In recent years, real-time wholesale markets have developed across much of the United States.  The true cost of producing and delivering power varies in real time, depending on the balance of supply and demand.  If consumers demand more electricity, more and more expensive generating units are required to serve their load, resulting in an increase in the true cost of power.  Conversely, at night or during mild weather, decreased demand typically leads to a reduction in the real-time cost of power.  Real-time wholesale markets are designed to allow utilities and other wholesale buyers to respond to price variations, buying more electricity when it is less expensive or conserving power when prices rise.  Most retail customers like homeowners and businesses are not directly exposed to these real-time variations, instead paying the utility's fixed tariff rates.

This paradigm is starting to change in parts of the country.   In 2010, the California Public Utilities Commission ordered utility Pacific Gas and Electric Co. to implement a variable pricing structure for many of its business and agricultural customers by next March. The utility asked the regulators to allow customers to opt out of the time of use rates and back in to their previous fixed rates, pointing to its experience with customer complaints over a lack of an opt-out mechanism for smart meters.

Last week, the commission upheld its earlier decision, noting that evidence suggested that few customers would see increased bills as a result of the shift to time-of-use rates. Will more regulators and utilities shift customers to time-of-use rates?

EIA data on electricity generator costs

Monday, August 6, 2012

What does it cost to build a new power plant?  The answer depends on the technology used and other factors - but the U.S. Energy Information Administration publishes a useful reference presenting its analysis of the so-called "overnight cost" of building new centralized electricity generation stations using a variety of technologies.
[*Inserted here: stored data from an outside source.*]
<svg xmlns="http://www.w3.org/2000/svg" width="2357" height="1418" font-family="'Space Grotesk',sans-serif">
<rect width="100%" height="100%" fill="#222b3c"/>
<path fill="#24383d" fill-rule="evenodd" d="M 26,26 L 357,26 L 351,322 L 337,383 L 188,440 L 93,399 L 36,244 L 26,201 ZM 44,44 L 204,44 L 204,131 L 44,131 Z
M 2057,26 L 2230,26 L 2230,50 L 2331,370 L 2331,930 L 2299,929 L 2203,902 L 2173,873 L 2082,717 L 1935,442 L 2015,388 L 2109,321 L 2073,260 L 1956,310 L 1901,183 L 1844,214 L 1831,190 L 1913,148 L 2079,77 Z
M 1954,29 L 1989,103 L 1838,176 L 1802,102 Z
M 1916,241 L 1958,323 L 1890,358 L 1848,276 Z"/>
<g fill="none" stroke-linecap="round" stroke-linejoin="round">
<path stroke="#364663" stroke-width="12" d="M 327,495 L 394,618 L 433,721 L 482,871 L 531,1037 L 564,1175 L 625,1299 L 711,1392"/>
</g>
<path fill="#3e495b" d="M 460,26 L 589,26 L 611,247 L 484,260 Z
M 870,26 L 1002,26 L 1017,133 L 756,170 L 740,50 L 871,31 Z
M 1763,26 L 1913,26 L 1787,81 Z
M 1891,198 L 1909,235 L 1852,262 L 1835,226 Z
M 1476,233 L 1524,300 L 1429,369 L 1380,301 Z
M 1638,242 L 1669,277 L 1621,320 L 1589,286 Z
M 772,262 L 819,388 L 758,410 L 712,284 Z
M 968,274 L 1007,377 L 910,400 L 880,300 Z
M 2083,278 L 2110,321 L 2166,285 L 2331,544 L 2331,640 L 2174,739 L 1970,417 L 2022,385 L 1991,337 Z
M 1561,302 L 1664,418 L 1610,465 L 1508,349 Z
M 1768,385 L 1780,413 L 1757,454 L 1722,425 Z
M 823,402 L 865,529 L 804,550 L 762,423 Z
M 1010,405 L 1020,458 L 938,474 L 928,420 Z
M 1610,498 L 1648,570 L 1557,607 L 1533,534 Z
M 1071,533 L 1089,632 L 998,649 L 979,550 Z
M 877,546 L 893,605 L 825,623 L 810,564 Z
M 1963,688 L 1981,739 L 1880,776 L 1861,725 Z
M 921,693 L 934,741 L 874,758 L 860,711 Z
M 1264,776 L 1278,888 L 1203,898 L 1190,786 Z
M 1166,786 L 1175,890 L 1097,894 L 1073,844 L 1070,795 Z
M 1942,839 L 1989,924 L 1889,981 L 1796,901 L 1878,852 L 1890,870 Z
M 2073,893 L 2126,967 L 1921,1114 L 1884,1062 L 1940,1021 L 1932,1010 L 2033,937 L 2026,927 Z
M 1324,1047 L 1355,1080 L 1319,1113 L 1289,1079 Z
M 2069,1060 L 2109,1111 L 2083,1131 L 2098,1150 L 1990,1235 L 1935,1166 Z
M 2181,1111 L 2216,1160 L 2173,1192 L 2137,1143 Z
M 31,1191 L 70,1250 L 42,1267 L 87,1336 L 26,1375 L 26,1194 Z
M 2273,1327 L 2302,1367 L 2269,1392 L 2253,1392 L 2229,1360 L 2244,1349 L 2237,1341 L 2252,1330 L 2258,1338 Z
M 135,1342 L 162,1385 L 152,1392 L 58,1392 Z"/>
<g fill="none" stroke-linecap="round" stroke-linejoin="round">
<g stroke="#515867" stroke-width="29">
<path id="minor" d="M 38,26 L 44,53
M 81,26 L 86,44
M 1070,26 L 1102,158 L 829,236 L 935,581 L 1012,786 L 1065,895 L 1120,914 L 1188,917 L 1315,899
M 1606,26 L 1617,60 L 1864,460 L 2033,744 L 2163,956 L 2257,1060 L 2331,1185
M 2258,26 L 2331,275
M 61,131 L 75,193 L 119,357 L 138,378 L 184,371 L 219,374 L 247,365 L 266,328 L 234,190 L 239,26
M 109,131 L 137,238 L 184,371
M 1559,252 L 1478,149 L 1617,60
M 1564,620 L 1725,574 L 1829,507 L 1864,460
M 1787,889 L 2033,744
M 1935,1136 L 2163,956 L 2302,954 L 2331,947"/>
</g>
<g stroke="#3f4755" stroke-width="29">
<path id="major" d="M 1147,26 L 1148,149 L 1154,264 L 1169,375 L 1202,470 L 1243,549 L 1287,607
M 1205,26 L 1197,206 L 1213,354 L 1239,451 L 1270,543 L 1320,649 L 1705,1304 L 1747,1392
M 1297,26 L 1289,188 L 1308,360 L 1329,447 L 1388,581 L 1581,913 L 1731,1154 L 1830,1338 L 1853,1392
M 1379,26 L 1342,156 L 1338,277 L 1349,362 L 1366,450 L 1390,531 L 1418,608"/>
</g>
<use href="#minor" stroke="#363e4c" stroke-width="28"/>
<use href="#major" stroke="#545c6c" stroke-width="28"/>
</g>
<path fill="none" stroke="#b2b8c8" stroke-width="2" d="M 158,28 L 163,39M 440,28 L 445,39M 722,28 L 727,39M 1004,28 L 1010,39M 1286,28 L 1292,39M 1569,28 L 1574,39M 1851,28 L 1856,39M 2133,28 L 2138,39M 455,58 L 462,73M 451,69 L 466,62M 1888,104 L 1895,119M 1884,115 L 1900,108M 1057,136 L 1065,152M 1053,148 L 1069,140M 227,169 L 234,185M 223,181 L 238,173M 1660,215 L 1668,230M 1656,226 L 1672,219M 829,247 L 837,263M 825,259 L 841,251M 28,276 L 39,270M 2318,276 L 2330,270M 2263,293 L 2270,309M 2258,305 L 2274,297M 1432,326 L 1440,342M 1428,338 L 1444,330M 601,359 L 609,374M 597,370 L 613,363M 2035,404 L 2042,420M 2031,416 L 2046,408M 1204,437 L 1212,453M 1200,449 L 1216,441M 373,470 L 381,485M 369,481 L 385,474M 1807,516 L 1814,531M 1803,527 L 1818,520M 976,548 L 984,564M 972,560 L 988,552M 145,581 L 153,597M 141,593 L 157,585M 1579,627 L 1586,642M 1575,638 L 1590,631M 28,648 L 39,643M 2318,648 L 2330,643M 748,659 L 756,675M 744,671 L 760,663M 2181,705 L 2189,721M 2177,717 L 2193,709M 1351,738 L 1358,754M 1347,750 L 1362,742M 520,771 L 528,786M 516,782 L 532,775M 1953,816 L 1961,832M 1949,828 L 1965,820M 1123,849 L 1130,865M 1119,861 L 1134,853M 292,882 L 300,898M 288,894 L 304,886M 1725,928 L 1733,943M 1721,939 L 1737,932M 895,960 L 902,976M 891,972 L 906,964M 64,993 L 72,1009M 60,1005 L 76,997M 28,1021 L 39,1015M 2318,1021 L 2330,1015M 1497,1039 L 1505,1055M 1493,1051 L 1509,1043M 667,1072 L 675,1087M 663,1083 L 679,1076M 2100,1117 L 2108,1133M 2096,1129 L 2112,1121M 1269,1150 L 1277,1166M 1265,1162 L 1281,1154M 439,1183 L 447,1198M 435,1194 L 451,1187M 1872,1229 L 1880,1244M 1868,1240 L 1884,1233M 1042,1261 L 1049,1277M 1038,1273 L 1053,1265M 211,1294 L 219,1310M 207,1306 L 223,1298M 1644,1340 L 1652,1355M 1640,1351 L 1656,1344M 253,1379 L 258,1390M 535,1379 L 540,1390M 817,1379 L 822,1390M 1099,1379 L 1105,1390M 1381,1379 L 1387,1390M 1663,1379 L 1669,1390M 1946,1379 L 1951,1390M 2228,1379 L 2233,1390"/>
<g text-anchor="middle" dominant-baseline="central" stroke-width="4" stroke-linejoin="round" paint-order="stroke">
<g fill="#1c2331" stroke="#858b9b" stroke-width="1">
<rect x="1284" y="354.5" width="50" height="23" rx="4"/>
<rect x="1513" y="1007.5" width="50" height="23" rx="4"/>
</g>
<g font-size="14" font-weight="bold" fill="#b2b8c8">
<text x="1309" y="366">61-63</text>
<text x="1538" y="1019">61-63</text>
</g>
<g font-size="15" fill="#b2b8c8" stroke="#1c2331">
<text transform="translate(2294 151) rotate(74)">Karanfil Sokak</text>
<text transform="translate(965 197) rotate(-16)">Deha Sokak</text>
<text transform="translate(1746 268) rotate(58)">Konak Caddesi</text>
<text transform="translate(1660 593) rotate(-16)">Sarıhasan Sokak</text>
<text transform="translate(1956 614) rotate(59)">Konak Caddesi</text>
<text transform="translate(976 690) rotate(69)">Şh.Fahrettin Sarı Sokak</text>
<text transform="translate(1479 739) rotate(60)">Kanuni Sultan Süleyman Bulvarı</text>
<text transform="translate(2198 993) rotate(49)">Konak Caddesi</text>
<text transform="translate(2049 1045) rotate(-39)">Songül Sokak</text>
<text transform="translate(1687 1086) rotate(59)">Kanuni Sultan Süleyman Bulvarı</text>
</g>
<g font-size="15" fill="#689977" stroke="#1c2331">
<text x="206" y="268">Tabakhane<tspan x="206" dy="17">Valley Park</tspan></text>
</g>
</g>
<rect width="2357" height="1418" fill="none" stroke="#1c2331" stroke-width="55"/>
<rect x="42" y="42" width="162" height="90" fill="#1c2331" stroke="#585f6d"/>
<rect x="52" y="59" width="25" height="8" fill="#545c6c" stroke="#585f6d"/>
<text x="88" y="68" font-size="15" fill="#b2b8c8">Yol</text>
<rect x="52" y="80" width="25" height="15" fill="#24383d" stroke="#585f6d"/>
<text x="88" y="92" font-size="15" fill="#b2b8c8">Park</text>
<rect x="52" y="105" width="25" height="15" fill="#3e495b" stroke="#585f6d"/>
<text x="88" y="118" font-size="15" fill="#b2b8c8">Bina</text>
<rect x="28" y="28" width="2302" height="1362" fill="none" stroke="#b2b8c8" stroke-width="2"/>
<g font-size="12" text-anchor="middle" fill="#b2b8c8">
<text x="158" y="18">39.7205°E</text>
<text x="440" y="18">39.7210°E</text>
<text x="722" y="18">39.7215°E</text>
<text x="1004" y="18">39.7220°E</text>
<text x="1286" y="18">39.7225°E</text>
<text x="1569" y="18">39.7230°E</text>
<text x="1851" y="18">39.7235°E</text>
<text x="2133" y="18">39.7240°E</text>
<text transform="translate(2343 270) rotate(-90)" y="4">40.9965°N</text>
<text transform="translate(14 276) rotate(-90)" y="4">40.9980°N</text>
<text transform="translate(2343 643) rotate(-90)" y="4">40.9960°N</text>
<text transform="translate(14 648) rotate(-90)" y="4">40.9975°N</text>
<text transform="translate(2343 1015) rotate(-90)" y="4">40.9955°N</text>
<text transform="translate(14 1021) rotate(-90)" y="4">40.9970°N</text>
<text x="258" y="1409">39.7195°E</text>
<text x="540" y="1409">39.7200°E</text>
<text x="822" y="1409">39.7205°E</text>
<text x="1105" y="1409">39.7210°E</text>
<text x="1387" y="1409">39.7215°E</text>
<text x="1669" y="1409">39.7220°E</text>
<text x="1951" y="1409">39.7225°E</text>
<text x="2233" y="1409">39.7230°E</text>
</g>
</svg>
Each year, the EIA publishes an Annual Energy Outlook containing projections for the upcoming year.  This outlook considers a variety of potential future outcomes based on factors like changes in the demand for electricity or variations in fuel pricing.

Underlying the outlook is a series of assumptions about factors including the demand for electricity.  A document released last week by EIA looks at a variety of new central station electricity generating technologies, and provides cost and performance characteristics for each.

One section of the data focuses on the total overnight cost of new projects initiated in 2011, defined as the overnight capital cost including contingency factors, excluding regional multipliers, learning effects, and interest.  According to EIA, advanced combustion turbines have the lowest overnight cost: $666 per kilowatt (in 2010 dollars).  By contrast, municipal solid waste - landfill gas facilities have the highest overnight cost: $8,233 per kW.  Other technologies fall between these two extremes.

Capital cost is only one piece of the puzzle; variable and fixed operations and maintenance costs also play a major role in the economics of electric generation.  According to EIA, variable O&M costs range from zero per megawatt-hour (for onshore and offshore wind, and solar thermal and photovoltaic) to $14.70 per MWh for a conventional combustion turbine.  Fixed O&M costs range from as low as $6.70 per kilowatt for advanced combustion turbines to as high as $378.76 per kW for MSW - landfill gas facilities.

Not every technology is appropriate for any given site, and economic considerations must be matched with environmental, siting, and other factors in choosing power plant technologies needed to meet consumer demand.  EIA's data is also aggregated and analytically-derived, meaning individual projects will likely have capital or O&M costs that deviate from these averages.  Nevertheless the EIA data illustrates some of the dynamics underlying our future energy mix - will we build facilities with low capital costs but higher O&M costs, more expensive facilities with lower O&M costs -- or can we find technologies that perform well in all categories?